Giving nanoparticles directional ‘valency’ is also being explored by Oleg Gang from Brookhaven National Laboratory and his colleagues.3 But their motivation stems from the pure challenge of creating complex structures like diamond from metal nanoparticles. ‘It turns out it’s an extremely challenging problem on its own from a structural point-of-view,’ says Gang. ‘In some sense the creation of diamond tests our ability to fabricate complex materials by self-assembly.’

Gang explains that the difficulty stems from the low volume fraction of diamond compared to other lattice arrangements. Structures will always tend to adopt a high density state.

Nature Publishing Group

Gang's nanocage assembled from a 8000-base long DNA strand can accommodate nanoparticles and form face-centred cubic or diamond

Previous attempts to make diamond from DNA-coated metal nanoparticles have struggled with this issue and researchers often have to constrain the particle position and bonding parameters to a large degree. But these constraints aren’t necessary in Gang’s technique.

The team first made tetrahedral cages by folding an 8000-base long DNA strand containing ‘staples’ – short DNA strands that connect when brought together.

The cage has several ‘sticky’ single strands inside the open cage and bunches at each of the four outward-facing vertices. ‘Those strands that are inside, they essentially can capture the [DNA-coated] particles,’ explains Gang. ‘This particle is not isotropic any more, it can only interact according to those vertices.’ Caged particles can therefore coordinate with four neighbouring nanoparticles and the structure of diamond can be built.

Crystal control

For Gang, this self-assembly approach has a clear advantage over previous attempts: ‘You can establish the conditions where just mixing two particles, not really controlling how one will connect to another … [is] not constraining the system too much – you’re rather leaving a lot of freedom to the system and it can form diamond.’

This freedom is central to both Gang’s and Mirkin’s techniques and, in the latter case, Mirkin believes this freedom will open up new avenues in crystal engineering. ‘Nobody out there can, ahead of time when you make a new material, program crystal symmetry, lattice parameter and crystal habit – we can do that with this system,’ says Mirkin. ‘We’ve been trying to build, effectively, a new table of elements defined on these concepts that opens up a whole new field of materials-by-design.’

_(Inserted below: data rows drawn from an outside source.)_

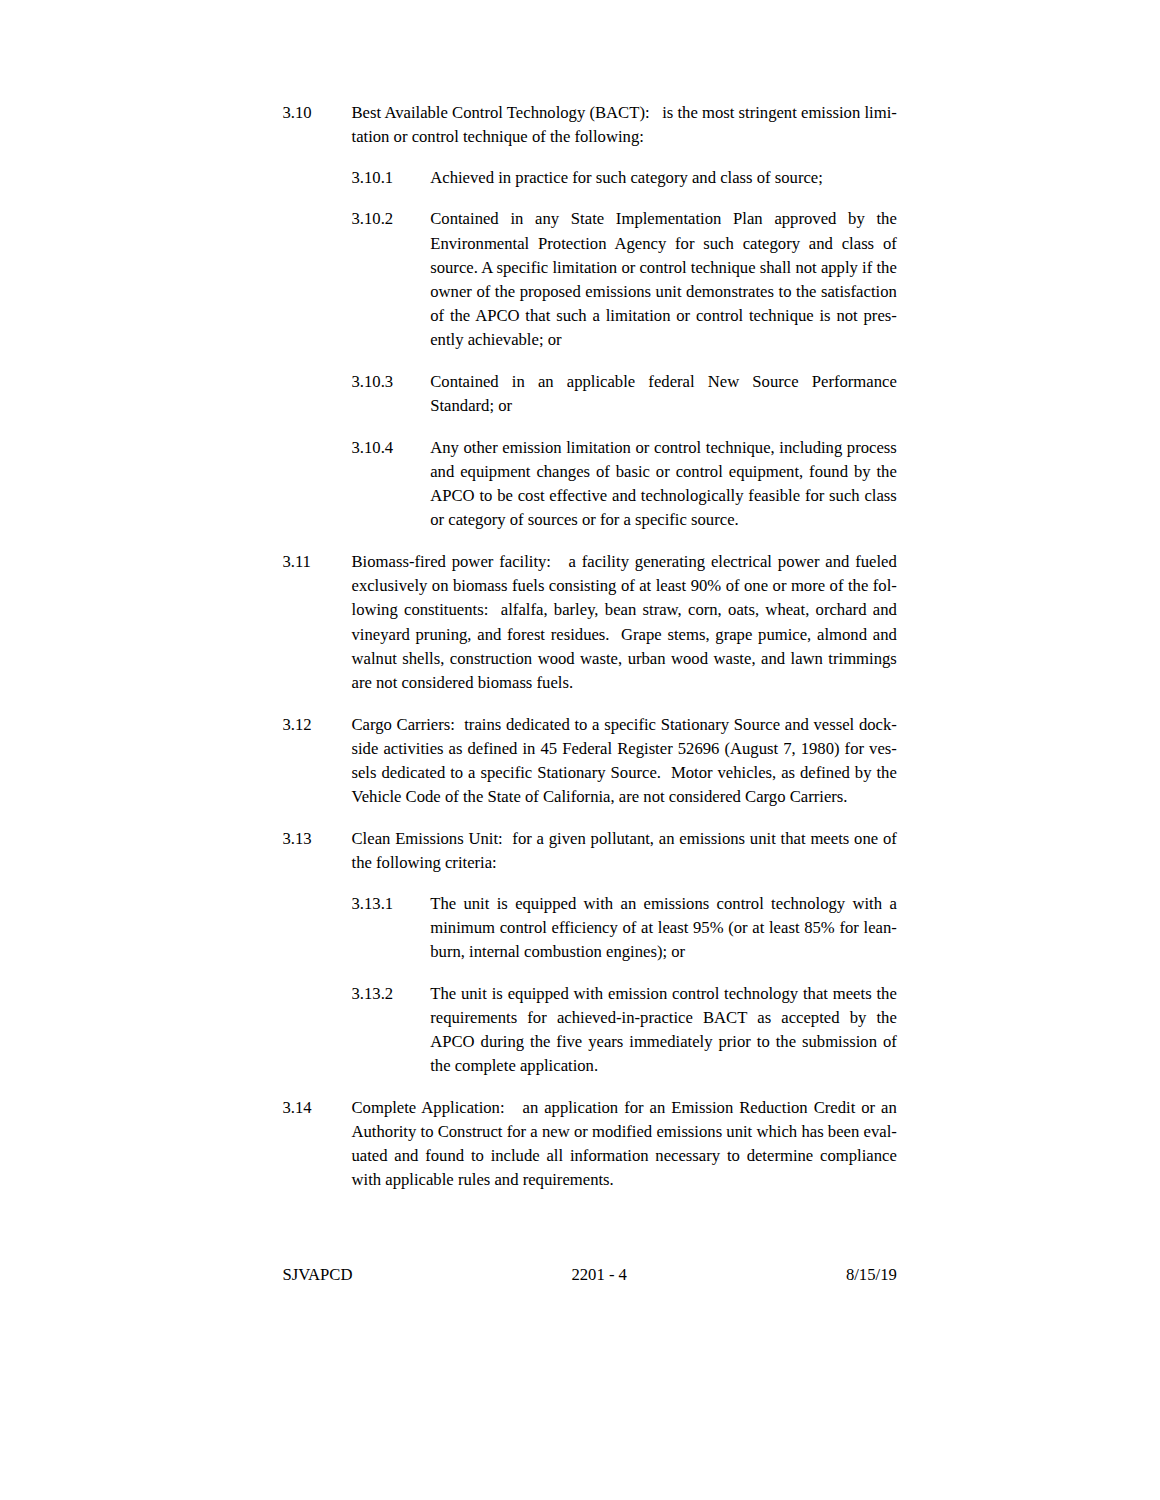3.10
Best Available Control Technology (BACT): is the most stringent emission limitation or control technique of the following:
3.10.1
Achieved in practice for such category and class of source;
3.10.2
Contained in any State Implementation Plan approved by the Environmental Protection Agency for such category and class of source. A specific limitation or control technique shall not apply if the owner of the proposed emissions unit demonstrates to the satisfaction of the APCO that such a limitation or control technique is not presently achievable; or
3.10.3
Contained in an applicable federal New Source Performance Standard; or
3.10.4
Any other emission limitation or control technique, including process and equipment changes of basic or control equipment, found by the APCO to be cost effective and technologically feasible for such class or category of sources or for a specific source.
3.11
Biomass-fired power facility: a facility generating electrical power and fueled exclusively on biomass fuels consisting of at least 90% of one or more of the following constituents: alfalfa, barley, bean straw, corn, oats, wheat, orchard and vineyard pruning, and forest residues. Grape stems, grape pumice, almond and walnut shells, construction wood waste, urban wood waste, and lawn trimmings are not considered biomass fuels.
3.12
Cargo Carriers: trains dedicated to a specific Stationary Source and vessel dockside activities as defined in 45 Federal Register 52696 (August 7, 1980) for vessels dedicated to a specific Stationary Source. Motor vehicles, as defined by the Vehicle Code of the State of California, are not considered Cargo Carriers.
3.13
Clean Emissions Unit: for a given pollutant, an emissions unit that meets one of the following criteria:
3.13.1
The unit is equipped with an emissions control technology with a minimum control efficiency of at least 95% (or at least 85% for lean-burn, internal combustion engines); or
3.13.2
The unit is equipped with emission control technology that meets the requirements for achieved-in-practice BACT as accepted by the APCO during the five years immediately prior to the submission of the complete application.
3.14
Complete Application: an application for an Emission Reduction Credit or an Authority to Construct for a new or modified emissions unit which has been evaluated and found to include all information necessary to determine compliance with applicable rules and requirements.
SJVAPCD
2201 - 4
8/15/19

Jan Vermant, a soft materials chemist from the Swiss Federal Institute of Technology in Zurich, who was not involved in the work, is impressed by the research, but raises concerns about its scalability. ‘The control over structure is impressive,’ Vermant tells Chemistry World. ‘It will be interesting to see how these ideas and structures can be translated into materials with unique properties.’